Hubble captured the dawn of a Sun-like star! 🌅

Hubble captured the dawn of a Sun-like star! 🌅

Cosmos Astronomia®

This new image shows a triple-star system located about 550 light-years away.

These three stars blaze from the hollowed-out cavity of a reflection nebula, illuminating the surrounding clouds. They're known as HP Tau, HP Tau G2, and HP Tau G3.

HP Tau (in the cloud and the top of the central trio) is classified as a T Tauri star, which is a young variable star that hasn't begun nuclear fusion yet, but is starting to evolve into a hydrogen-fueled star similar to our Sun.

T Tauri stars are typically younger than 10 million years old and are often found still swaddled in the clouds of gas and dust from which they formed. (For context, our Sun is 4.6 billion years old!)

A variable star's brightness changes over time.

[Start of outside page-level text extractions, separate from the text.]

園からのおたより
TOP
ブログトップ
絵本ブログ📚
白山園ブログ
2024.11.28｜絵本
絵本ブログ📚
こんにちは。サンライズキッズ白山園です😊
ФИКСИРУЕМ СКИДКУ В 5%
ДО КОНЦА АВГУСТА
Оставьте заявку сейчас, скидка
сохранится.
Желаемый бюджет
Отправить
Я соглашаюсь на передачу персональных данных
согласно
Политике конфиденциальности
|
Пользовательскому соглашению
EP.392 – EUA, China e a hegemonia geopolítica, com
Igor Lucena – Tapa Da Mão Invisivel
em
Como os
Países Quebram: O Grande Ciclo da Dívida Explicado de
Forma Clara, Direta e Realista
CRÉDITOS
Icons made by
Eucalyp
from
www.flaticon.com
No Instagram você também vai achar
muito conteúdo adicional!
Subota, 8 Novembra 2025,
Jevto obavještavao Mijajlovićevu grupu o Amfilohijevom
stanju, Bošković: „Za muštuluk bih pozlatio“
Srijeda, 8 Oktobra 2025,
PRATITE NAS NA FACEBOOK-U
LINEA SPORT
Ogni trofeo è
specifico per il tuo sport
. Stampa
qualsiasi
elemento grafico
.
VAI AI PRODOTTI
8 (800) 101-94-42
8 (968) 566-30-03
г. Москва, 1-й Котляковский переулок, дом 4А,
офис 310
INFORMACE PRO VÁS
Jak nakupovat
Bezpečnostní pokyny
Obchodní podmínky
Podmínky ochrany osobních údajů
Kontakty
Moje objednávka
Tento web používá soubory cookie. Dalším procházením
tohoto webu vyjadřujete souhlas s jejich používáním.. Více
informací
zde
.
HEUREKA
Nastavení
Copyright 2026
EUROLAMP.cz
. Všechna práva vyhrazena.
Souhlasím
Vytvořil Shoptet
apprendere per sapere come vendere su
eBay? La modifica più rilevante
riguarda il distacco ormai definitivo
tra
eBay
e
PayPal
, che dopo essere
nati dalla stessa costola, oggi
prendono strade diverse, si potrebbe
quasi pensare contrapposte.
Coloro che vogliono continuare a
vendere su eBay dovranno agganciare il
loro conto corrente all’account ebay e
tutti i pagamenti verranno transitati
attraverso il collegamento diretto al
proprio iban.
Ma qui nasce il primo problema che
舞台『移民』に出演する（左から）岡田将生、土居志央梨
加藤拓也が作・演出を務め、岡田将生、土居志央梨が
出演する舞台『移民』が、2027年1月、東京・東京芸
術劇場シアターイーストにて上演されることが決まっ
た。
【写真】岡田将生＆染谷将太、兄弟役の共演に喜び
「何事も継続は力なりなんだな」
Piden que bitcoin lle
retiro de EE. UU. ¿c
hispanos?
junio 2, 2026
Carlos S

More specifically, T Tauri stars have both periodic and random fluctuations in brightness. The random changes could be caused by things like flares on the star's surface, whereas periodic changes might be due to giant sunspots rotating in and out of view.

This new Hubble image was taken with Wide Field Camera 3, which was installed onto the telescope 15 years ago this week, during the final astronaut servicing mission to the orbiting observatory.